Your reply should be the whole listing, copied exactly, with the pictures left out.

GIVEN INFORMATION
○ ○ ○ ○ ○

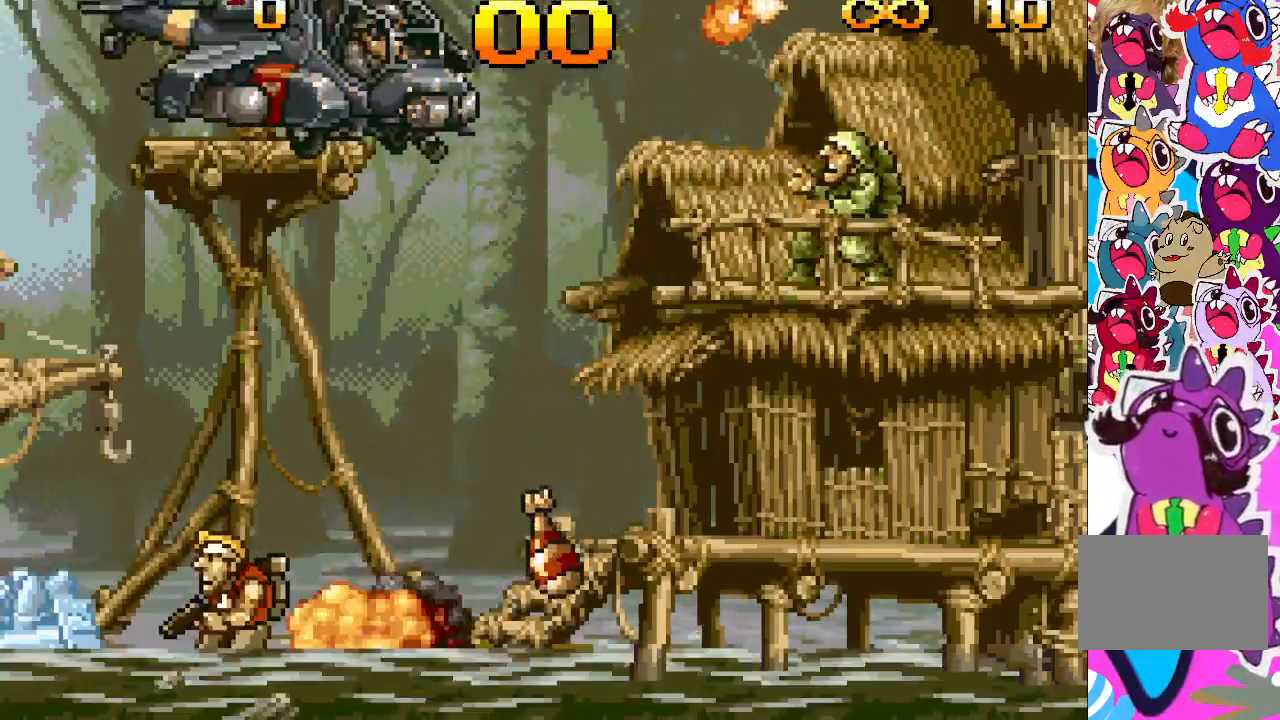
{"buttons": ["TRIANGLE", "DPAD_UP"], "events": [[33, "DPAD_RIGHT", "down"], [333, "DPAD_UP", "down"], [350, "DPAD_RIGHT", "up"], [400, "TRIANGLE", "down"]]}
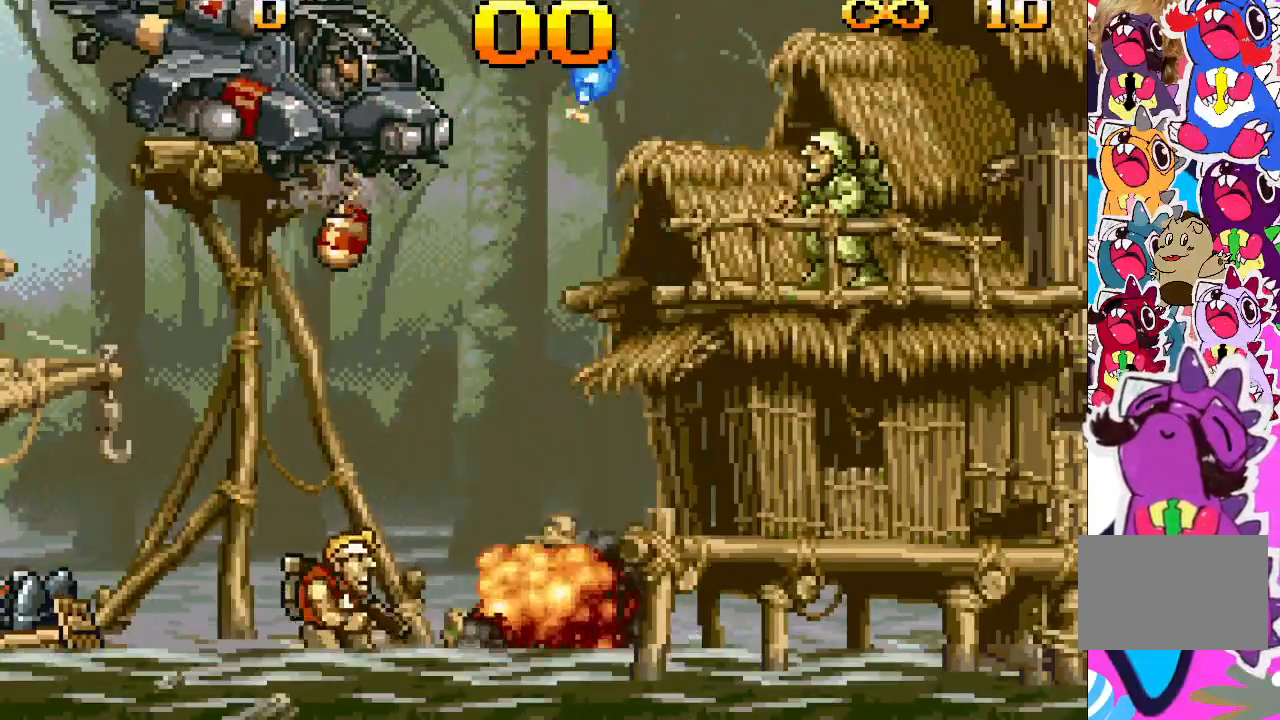
{"buttons": ["TRIANGLE", "DPAD_UP"], "events": [[133, "DPAD_RIGHT", "down"], [150, "DPAD_UP", "up"], [467, "DPAD_RIGHT", "up"], [467, "DPAD_UP", "down"]]}
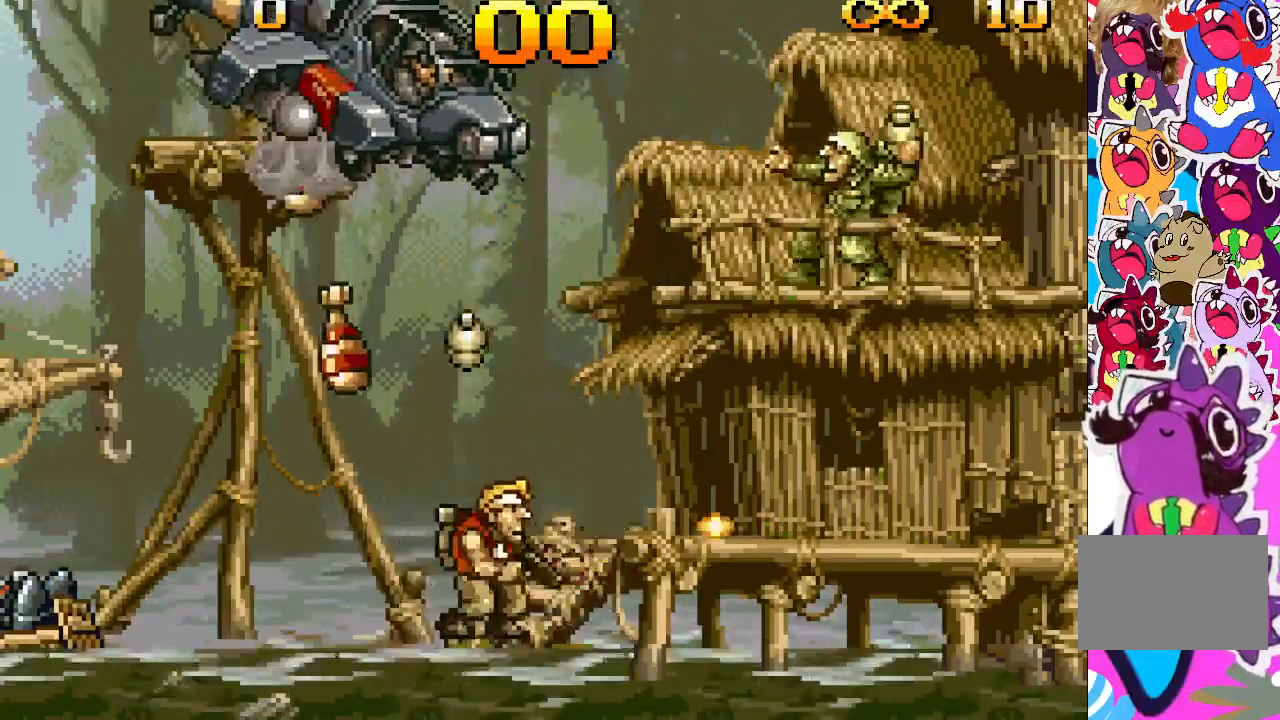
{"buttons": ["TRIANGLE", "DPAD_UP"], "events": [[67, "DPAD_RIGHT", "down"], [117, "DPAD_UP", "up"], [300, "DPAD_RIGHT", "up"], [400, "DPAD_UP", "down"]]}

○ ○ ○ ○ ○

ANSWER BOX
{"buttons": ["TRIANGLE", "DPAD_UP"], "events": [[33, "DPAD_RIGHT", "down"], [333, "DPAD_UP", "down"], [350, "DPAD_RIGHT", "up"], [400, "TRIANGLE", "down"]]}
{"buttons": ["TRIANGLE", "DPAD_UP"], "events": [[133, "DPAD_RIGHT", "down"], [150, "DPAD_UP", "up"], [467, "DPAD_RIGHT", "up"], [467, "DPAD_UP", "down"]]}
{"buttons": ["TRIANGLE", "DPAD_UP"], "events": [[67, "DPAD_RIGHT", "down"], [117, "DPAD_UP", "up"], [300, "DPAD_RIGHT", "up"], [400, "DPAD_UP", "down"]]}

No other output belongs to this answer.